(Transcribed page contents)
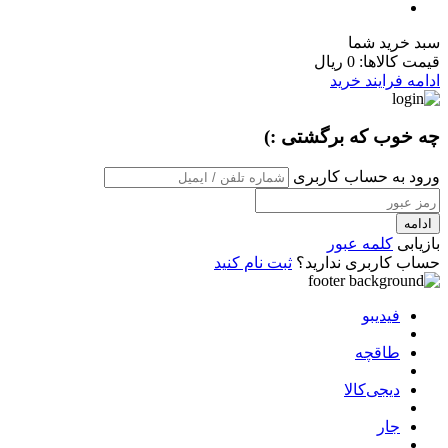
سبد خرید شما
قیمت کالاها:
0 ریال
ادامه فرایند خرید
چه خوب که برگشتی :)
ورود به حساب کاربری
ادامه
بازیابی
کلمه عبور
حساب کاربری ندارید؟
ثبت نام کنید
فیدیبو
طاقچه
دیجی‌کالا
جار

## WORK INSTRUCTION
Please reproduce the transcribed text from every item above word for word, without the pictures.

## RESPONSE AREA
سبد خرید شما
قیمت کالاها:
0 ریال
ادامه فرایند خرید
چه خوب که برگشتی :)
ورود به حساب کاربری
ادامه
بازیابی
کلمه عبور
حساب کاربری ندارید؟
ثبت نام کنید
فیدیبو
طاقچه
دیجی‌کالا
جار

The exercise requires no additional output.